PHP Web Crawler

wh33t · April 18, 2015, 2:03am

Hi SP,

I’m creating a small web spider in PHP that will read some RSS feeds for a client. It got me wondering a lot of things about what a spider does and how it reveals itself to a webserver. For instance when I view my connection logs on my server I sometimes see things like “bing-bot”, “google-bot” etc and I was curious, how do they reveal their crawling sessions like this? Would it be possible for me to set up something like that in PHP?

megazoid · April 18, 2015, 8:54am

That values come from User-Agent header sent by crawler.

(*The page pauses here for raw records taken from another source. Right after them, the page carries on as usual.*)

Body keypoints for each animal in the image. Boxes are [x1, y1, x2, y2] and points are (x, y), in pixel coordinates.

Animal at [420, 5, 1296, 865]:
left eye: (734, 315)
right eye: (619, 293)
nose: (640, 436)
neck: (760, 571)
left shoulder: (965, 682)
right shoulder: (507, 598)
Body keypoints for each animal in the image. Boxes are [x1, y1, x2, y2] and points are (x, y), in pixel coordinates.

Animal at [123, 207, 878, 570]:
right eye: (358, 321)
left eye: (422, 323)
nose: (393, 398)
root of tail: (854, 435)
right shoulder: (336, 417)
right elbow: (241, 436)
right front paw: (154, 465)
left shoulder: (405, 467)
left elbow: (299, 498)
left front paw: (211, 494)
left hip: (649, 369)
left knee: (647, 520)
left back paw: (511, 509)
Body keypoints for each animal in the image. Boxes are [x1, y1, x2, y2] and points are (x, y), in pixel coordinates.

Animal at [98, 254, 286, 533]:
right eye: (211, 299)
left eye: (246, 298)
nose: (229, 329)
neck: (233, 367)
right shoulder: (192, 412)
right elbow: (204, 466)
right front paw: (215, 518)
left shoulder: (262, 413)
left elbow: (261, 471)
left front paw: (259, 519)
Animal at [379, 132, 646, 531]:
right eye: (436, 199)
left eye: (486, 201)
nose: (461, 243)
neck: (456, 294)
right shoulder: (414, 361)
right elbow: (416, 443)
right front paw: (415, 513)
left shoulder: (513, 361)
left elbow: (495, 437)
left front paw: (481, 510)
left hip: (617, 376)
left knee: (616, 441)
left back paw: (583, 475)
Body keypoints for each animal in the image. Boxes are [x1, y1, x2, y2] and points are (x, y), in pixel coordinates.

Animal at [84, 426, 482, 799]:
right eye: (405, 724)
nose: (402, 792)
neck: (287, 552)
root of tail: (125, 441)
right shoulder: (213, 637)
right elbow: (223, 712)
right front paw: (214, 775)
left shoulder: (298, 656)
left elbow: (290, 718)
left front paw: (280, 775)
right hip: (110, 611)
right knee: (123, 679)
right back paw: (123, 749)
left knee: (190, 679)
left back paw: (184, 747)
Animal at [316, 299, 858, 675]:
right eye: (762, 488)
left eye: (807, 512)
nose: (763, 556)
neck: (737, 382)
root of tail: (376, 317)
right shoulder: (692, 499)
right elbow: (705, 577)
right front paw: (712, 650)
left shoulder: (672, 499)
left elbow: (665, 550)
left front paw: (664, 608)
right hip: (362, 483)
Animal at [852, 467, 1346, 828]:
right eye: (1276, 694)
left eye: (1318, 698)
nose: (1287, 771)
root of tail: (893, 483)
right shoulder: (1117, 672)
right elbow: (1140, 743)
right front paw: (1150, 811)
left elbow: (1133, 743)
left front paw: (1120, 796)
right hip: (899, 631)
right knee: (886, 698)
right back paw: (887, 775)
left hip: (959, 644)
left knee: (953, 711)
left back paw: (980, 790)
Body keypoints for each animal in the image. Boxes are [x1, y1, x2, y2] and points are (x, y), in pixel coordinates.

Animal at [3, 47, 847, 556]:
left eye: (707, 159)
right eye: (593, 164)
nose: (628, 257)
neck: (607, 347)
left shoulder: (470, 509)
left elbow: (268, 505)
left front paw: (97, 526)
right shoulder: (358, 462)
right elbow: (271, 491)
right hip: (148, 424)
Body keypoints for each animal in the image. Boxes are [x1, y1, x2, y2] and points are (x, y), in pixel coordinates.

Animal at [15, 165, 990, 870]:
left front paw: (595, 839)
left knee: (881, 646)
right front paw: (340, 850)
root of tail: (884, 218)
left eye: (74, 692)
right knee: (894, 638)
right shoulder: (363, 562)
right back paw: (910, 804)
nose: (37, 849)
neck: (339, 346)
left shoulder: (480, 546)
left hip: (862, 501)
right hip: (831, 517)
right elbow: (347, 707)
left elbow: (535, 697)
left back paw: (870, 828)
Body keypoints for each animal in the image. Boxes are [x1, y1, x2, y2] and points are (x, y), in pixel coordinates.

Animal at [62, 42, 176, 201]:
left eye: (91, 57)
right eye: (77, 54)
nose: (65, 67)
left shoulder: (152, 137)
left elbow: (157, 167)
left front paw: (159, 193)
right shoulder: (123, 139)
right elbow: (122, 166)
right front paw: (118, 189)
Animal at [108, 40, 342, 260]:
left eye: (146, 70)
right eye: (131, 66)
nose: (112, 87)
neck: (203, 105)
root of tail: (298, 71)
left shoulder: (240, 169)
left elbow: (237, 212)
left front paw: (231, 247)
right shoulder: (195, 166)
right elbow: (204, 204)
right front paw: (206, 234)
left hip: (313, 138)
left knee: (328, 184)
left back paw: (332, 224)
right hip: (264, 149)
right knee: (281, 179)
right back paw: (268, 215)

You can send your own header:

header("User-Agent: My Crawler Name");

or, if you use cURL:

curl_setopt($c, CURLOPT_USERAGENT, 'My Crawler Name');

Mittineague · April 18, 2015, 8:59am

If you want to get into the nitty-gritty check out section 14.43
http://www.w3.org/Protocols/rfc2616/rfc2616-sec14.html

User-Agent = “User-Agent” “:” 1*( product | comment )

wh33t · April 19, 2015, 3:47am

Thanks guys. Appreciate that.

oddz · April 19, 2015, 5:25am

I would recommend checking out this project.

http://querypath.org/

system · July 19, 2015, 12:39pm

This topic was automatically closed 91 days after the last reply. New replies are no longer allowed.